→ **EXERCISE AIM**: Each line below with the word "مناسبت" needs to be copied.

→ **INFORMATION GIVEN**:
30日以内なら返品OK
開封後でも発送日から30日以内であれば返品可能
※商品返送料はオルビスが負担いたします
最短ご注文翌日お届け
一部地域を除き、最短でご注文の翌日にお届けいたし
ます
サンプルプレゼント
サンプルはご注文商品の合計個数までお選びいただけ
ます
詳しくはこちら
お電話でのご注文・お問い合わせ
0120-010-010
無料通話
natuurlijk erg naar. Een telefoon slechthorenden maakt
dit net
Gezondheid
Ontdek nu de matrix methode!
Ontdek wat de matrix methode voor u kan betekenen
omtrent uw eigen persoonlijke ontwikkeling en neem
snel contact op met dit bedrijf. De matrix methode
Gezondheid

...

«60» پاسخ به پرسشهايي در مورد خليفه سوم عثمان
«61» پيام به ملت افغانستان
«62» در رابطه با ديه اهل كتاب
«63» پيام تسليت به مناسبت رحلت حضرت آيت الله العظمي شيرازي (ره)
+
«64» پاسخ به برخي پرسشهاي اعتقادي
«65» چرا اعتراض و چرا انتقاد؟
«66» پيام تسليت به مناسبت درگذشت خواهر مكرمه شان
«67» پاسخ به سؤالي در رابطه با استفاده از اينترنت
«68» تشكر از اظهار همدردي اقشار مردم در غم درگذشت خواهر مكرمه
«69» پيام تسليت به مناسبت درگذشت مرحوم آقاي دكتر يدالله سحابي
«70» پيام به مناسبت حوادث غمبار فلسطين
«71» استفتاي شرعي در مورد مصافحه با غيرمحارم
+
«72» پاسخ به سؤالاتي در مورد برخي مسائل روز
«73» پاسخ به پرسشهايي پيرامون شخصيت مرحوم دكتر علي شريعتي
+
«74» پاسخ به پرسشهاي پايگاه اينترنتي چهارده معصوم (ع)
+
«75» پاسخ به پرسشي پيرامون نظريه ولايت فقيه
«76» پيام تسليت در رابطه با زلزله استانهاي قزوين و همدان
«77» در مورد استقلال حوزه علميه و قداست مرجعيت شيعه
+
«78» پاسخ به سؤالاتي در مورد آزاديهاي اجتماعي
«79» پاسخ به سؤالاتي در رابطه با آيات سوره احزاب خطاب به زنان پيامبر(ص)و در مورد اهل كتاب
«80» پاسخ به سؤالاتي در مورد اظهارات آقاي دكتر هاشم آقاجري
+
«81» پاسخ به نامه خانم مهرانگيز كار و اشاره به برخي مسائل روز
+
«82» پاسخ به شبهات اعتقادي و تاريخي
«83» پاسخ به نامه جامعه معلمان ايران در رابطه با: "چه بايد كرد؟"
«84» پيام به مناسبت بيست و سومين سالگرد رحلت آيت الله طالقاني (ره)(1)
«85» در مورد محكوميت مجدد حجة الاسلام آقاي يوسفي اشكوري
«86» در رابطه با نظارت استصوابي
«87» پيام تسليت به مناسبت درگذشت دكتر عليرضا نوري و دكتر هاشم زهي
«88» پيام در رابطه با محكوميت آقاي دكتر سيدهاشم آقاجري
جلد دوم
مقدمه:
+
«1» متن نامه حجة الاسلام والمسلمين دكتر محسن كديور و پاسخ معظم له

...

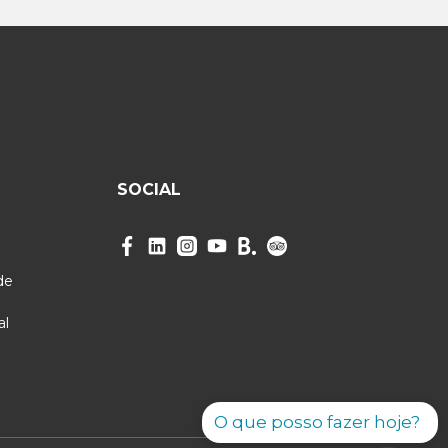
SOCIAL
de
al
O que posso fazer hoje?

→ **TASK SOLUTION**:
«63» پيام تسليت به مناسبت رحلت حضرت آيت الله العظمي شيرازي (ره)
«66» پيام تسليت به مناسبت درگذشت خواهر مكرمه شان
«69» پيام تسليت به مناسبت درگذشت مرحوم آقاي دكتر يدالله سحابي
«70» پيام به مناسبت حوادث غمبار فلسطين
«84» پيام به مناسبت بيست و سومين سالگرد رحلت آيت الله طالقاني (ره)(1)
«87» پيام تسليت به مناسبت درگذشت دكتر عليرضا نوري و دكتر هاشم زهي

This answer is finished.